1. **Identify the Mode:**
   - **Definition:** The mode is the value that appears most frequently in a column.
     - For **categorical data**, this is the most common category.
     - For **numerical data**, the mode is the number that occurs most frequently. However, this method is less commonly used for numerical data compared to mean or median imputation.

2. **Replace Missing Values:**
   - **Imputation Process:** Missing values in the column are replaced with the mode. This ensures that the dataset remains complete and the imputed values reflect the most common observed values in that column.

---

#### Imputation Using the Mean

Imputation using the mean value is a common approach for numerical data. This method involves replacing missing values with the mean (average) of the observed values in a column. It’s particularly useful for datasets where missing values are missing at random and the data is approximately normally distributed.

#### How Imputation with Mean Works:

1. **Calculate the Mean:**
   - **Definition:** Compute the mean of the column, excluding the missing values.

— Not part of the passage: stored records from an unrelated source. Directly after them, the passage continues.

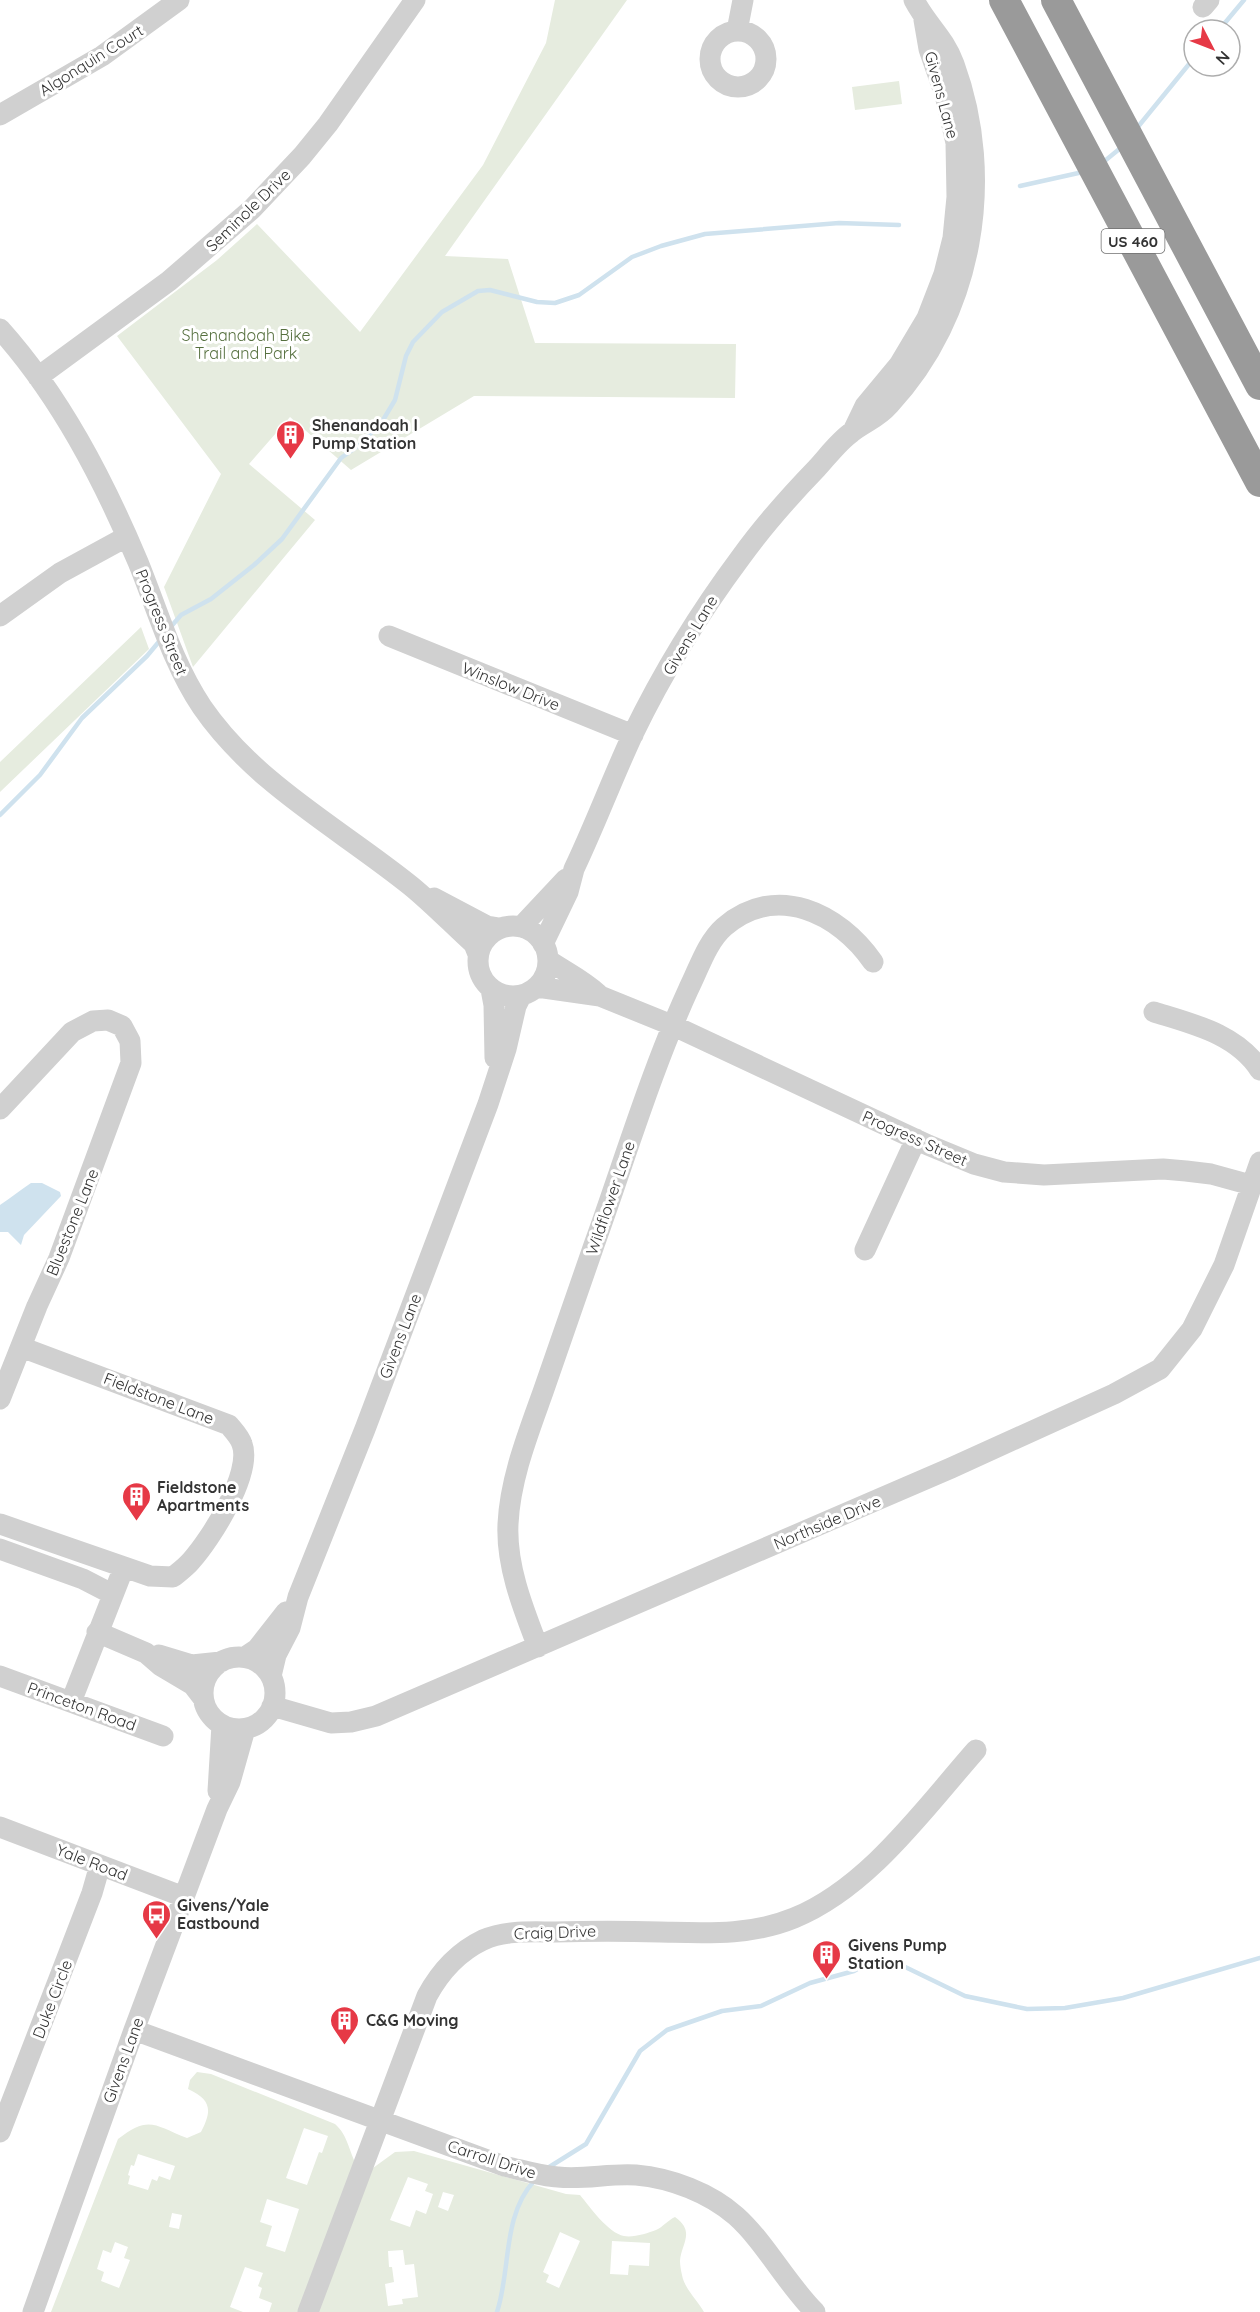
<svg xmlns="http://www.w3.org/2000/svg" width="1260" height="2312" font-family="Quicksand,sans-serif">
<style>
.green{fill:#e6ecdf;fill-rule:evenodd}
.water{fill:#cfe2ee}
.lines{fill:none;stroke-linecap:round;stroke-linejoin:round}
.stream{stroke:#cfe2ee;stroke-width:4.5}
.minor{stroke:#d0d0d0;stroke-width:21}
.highway{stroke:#9a9a9a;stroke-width:30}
.labels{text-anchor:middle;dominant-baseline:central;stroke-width:6;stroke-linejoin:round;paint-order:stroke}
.shield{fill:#fff;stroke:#707070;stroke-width:1.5}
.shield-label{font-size:15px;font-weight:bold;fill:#333}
.street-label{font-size:16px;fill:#333;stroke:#fff}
.park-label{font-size:16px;fill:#56703f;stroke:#fff}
.poi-label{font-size:16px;font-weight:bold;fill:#333;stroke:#fff;text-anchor:start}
</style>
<rect width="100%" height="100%" fill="#fff"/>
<!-- green -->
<path class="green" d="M 555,0 L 627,0 L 445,256 L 508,259 L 535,343 L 736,344 L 735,398 L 474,396 L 351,470 L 290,417 L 249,464 L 315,520 L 193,667 L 164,587 L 221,474 L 117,336 L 217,260 L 257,224 L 360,332 L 483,165 L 546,43 Z
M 899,81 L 902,104 L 855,110 L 852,87 Z
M 141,627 L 149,649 L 0,792 L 0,762 Z
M 197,2072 L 211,2074 L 335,2124 C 348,2135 349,2152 357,2166 L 373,2168 L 395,2152 L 414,2151 L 566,2194 L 580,2195 C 590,2207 608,2233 624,2236 C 633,2238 648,2233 656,2230 C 663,2227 668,2220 675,2217 C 696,2232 681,2244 680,2261 C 680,2265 681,2271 682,2275 C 684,2288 698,2301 704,2312 L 269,2312 L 272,2303 L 259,2298 L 262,2288 L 258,2286 L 263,2273 L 245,2267 L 230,2307 L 243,2312 L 51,2312 L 118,2139 C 149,2115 154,2125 187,2138 L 201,2132 C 212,2111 212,2100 188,2089 L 190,2080 ZM 304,2128 L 328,2136 L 322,2153 L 319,2152 L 307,2185 L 286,2178 ZM 138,2154 L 175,2166 L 170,2180 L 159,2176 L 157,2181 L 152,2179 L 148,2190 L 128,2184 L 130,2176 L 128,2175 L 131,2165 L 134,2166 ZM 408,2177 L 428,2184 L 425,2191 L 433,2194 L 426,2214 L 416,2210 L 410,2227 L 390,2220 ZM 443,2192 L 454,2195 L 448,2211 L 438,2207 ZM 267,2199 L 299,2209 L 285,2252 L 266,2246 L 272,2226 L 260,2222 ZM 172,2213 L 182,2215 L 179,2229 L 169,2227 ZM 560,2232 L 580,2241 L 559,2288 L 546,2282 L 549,2275 L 543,2272 ZM 612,2241 L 650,2243 L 649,2266 L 629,2265 L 628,2275 L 610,2274 ZM 115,2242 L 128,2247 L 124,2258 L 130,2260 L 119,2288 L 101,2281 L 104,2272 L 97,2269 L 103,2250 L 111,2253 ZM 403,2250 L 405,2265 L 414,2264 L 418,2297 L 402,2299 L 403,2304 L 388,2306 L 385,2284 L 394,2282 L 392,2267 L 389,2267 L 388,2251 Z"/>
<!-- water -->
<path class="water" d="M 31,1183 L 42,1183 L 60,1192 L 61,1196 L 24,1235 L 21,1245 L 8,1232 L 0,1232 L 0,1205 C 11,1198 20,1190 31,1183 Z"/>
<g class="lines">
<!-- stream -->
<path class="stream" d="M 1219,30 L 1244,0
M 1137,128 L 1194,58
M 1101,164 L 1123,146
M 1020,186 L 1083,172
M 169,629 L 181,615 L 211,599 L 254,565 L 282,539 L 341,458 L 361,444 L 383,420 L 395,400 L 406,356 L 413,342 L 442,312 L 478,291 L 490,290 L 537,302 L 555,303 L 579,295 L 632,257 L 661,246 L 705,234 L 839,223 L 899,225
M 0,815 L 40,775 L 82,718 L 147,656 L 162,638
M 546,2169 L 586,2144 L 640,2051 L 667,2030 L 722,2011 L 761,2006 L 810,1983 L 854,1971 L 868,1963 L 885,1961 L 899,1964 L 965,1996 L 1027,2009 L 1065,2008 L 1123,1998 L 1260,1958
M 497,2312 C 511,2270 502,2216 534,2181"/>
<!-- minor -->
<path class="minor" d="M 1203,7 L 1209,0
M 737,31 L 743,0
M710 59a28 28 0 1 1 56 0a28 28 0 1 1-56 0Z
M 0,115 L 102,56 L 179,0
M 0,329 C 60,396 103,479 138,562 C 158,611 172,662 202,707 C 255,784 339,828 411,886 C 433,904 453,925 474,944 L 478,954
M 38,377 L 169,281 L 252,209 L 302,156 L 328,124 L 415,0
M 853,431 L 865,406 L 899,365 L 927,318 L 944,274 L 953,238 L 957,197 L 956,143 L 945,95 L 929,49 L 924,20
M 0,616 L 60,573 L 126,537
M 389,636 L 633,735
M 434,898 L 487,926 L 499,928
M478 961a35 35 0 1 1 70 0a35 35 0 1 1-70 0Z
M 521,927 L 566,879
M 543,944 L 568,892 L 574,869 C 595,825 612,779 633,734 C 663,672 700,612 741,557 C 764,525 790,496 817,468 C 828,456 839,441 852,432 C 865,422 878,418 889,405 C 973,315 996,179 954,64 C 944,37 927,25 914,0
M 548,960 C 564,971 583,980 598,994
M 537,987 L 600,996 L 674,1026 L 928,1145 L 974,1164 L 1004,1172 L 1044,1175 L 1163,1169 L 1186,1171 L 1211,1174 L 1251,1185
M 491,989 L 494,1005 L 495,1058
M 1154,1012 C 1193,1024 1237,1034 1260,1070
M 0,1109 L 72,1032 L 93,1021 L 108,1020 L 122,1026 L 130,1041 L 131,1063 L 59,1258 L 37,1306 L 0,1399
M 865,1250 L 916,1139
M 0,1524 L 150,1576 L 173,1577 C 179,1572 186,1567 191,1561 C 210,1540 253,1473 242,1444 C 240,1437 233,1430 229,1425 L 21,1347
M 0,1549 L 83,1579 L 112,1594
M 97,1632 L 146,1653 L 161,1666 L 193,1685 L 203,1698
M 538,1647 C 523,1608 506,1566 508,1524 C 510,1479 528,1434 543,1392 C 560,1343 577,1294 594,1245 C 625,1159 651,1071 689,988 C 699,968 707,942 724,927 C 776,882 839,913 873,962
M 159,1655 L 192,1665 L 221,1662
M 245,1657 L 257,1649 L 286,1612
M203 1693a36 36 0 1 1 72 0a36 36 0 1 1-72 0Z
M 0,1676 L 163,1736
M 271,1676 L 276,1655 L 290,1628 L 298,1597 L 365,1429 L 488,1104 L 506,1049 L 516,1006 L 521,996
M 71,1702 L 124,1567
M 272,1706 L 331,1723 L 351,1722 L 376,1716 L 951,1468 L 1114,1394 L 1160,1369 L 1192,1329 L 1224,1265 L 1260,1162
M 218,1791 L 222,1725
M 0,1827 L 184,1897
M 134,2030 L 504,2166 C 522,2170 540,2176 558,2177 C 584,2180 610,2173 636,2175 C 671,2178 710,2193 736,2216 C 765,2242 786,2283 815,2312
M 0,2132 L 92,1893 L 100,1865
M 33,2312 L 134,2030 L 217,1809 L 230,1782 L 245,1729
M 308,2312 L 427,1996 C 440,1972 458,1952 483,1940 C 506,1930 531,1932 555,1932 C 590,1931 625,1931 660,1932 C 706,1933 750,1936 794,1918 C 868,1888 924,1809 976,1750"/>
<!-- highway -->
<path class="highway" d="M 1004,0 L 1260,482
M 1056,0 L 1260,385"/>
</g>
<!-- icons -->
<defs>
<symbol id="building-pin" viewBox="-11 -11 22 30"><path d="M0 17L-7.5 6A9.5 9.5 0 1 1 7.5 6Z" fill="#e63946" stroke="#fff"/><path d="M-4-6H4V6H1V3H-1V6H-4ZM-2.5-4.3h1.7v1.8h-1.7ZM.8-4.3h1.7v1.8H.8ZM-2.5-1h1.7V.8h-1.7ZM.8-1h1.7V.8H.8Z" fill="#fff"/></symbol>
<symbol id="bus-pin" viewBox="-11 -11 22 30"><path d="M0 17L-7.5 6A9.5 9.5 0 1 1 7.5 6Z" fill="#e63946" stroke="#fff"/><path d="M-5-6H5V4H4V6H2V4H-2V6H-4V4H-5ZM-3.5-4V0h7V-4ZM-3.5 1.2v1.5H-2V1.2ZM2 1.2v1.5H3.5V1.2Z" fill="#fff"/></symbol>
</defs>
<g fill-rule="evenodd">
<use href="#building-pin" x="274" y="418" width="33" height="45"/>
<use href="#building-pin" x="120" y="1480" width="33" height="45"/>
<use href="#bus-pin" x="140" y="1898" width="33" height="45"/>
<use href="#building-pin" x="810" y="1938" width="33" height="45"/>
<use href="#building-pin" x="328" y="2004" width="33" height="45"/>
</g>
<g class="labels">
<!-- shield labels -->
<rect class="shield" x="1101.5" y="229" width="63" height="24" rx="4.5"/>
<g class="shield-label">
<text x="1133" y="241">US 460</text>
</g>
<!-- street labels -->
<g class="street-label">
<text transform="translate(91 60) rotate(-32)">Algonquin Court</text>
<text transform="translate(942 95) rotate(75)">Givens Lane</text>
<text transform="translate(248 210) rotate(-44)">Seminole Drive</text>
<text transform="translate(162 622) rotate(68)">Progress Street</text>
<text transform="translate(690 635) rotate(-59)">Givens Lane</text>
<text transform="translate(511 686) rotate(22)">Winslow Drive</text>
<text transform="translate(915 1138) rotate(24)">Progress Street</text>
<text transform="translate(610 1198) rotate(-71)">Wildflower Lane</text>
<text transform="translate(72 1222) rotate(-68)">Bluestone Lane</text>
<text transform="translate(400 1336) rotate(-69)">Givens Lane</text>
<text transform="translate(159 1398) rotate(21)">Fieldstone Lane</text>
<text transform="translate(827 1522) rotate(-23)">Northside Drive</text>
<text transform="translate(82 1706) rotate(20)">Princeton Road</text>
<text transform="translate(92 1862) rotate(21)">Yale Road</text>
<text transform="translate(555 1932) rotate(-2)">Craig Drive</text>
<text transform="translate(52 1999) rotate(-69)">Duke Circle</text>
<text transform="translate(123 2060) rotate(-70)">Givens Lane</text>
<text transform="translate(492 2159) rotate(18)">Carroll Drive</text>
</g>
<!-- park labels -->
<g class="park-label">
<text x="246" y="335">Shenandoah Bike<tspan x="246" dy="18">Trail and Park</tspan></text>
</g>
<!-- poi labels -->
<g class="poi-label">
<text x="312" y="425">Shenandoah I<tspan x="312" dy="18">Pump Station</tspan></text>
<text x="157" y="1487">Fieldstone<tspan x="157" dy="18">Apartments</tspan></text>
<text x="177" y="1905">Givens/Yale<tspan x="177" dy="18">Eastbound</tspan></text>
<text x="848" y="1945">Givens Pump<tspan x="848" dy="18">Station</tspan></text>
<text x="366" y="2020">C&amp;G Moving</text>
</g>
</g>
<!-- north arrow -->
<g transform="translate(1212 48) rotate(132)"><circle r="28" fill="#ffffff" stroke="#adadad" stroke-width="1.5"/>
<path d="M0-4.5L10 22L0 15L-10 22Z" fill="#e63946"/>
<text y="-9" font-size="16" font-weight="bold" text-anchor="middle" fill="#333333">N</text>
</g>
</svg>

2. **Replace Missing Values:**
   - **Imputation Process:** Substitute the missing values with the calculated mean. This helps maintain the overall statistical properties of the dataset.

---


In [139]:
import pandas as pd
from sklearn.impute import SimpleImputer

# Load the data
raw_data = pd.read_csv(r'.\dataset\global_bleaching_environmental_cleaned.csv')

# Categorical columns
categorical_columns = ['Ecoregion_Name']

# Impute missing values in categorical columns with the most frequent value (mode)
imputer_categorical = SimpleImputer(strategy='most_frequent')
raw_data[categorical_columns] = imputer_categorical.fit_transform(raw_data[categorical_columns])

# Numerical columns
numerical_columns = ['Depth_m', 'Percent_Bleaching', 'ClimSST', 'Temperature_Kelvin', 
                     'Temperature_Mean', 'Temperature_Maximum', 'Windspeed', 'SSTA', 
                     'SSTA_Mean', 'SSTA_Maximum', 'SSTA_Frequency', 'SSTA_DHW', 
                     'TSA', 'TSA_Maximum', 'TSA_Mean', 'TSA_Frequency', 'TSA_DHW']

# Impute missing values in numerical columns with the median
imputer_numerical = SimpleImputer(strategy='median')
raw_data[numerical_columns] = imputer_numerical.fit_transform(raw_data[numerical_columns])

# Function to calculate IQR and handle outliers
def handle_outliers_iqr(df, columns):
    for col in columns:
        # Check if the column is numeric
        if pd.api.types.is_numeric_dtype(df[col]):
            Q1 = df[col].quantile(0.25)
            Q3 = df[col].quantile(0.75)
            IQR = Q3 - Q1
            lower_bound = Q1 - 1.5 * IQR
            upper_bound = Q3 + 1.5 * IQR
            
            # Remove outliers by filtering rows
            df = df[(df[col] >= lower_bound) & (df[col] <= upper_bound)]
        else:
            print(f"Skipping non-numeric column: {col}")
        
    return df

# Apply the function to handle outliers
raw_data = handle_outliers_iqr(raw_data, numerical_columns)

# Save the updated DataFrame to a new file
raw_data.to_csv(r'.\dataset\global_bleaching_environmental_cleaned_imputed_no_outliers.csv', index=False)

print("Data imputed and outliers removed successfully!")


Data imputed and outliers removed successfully!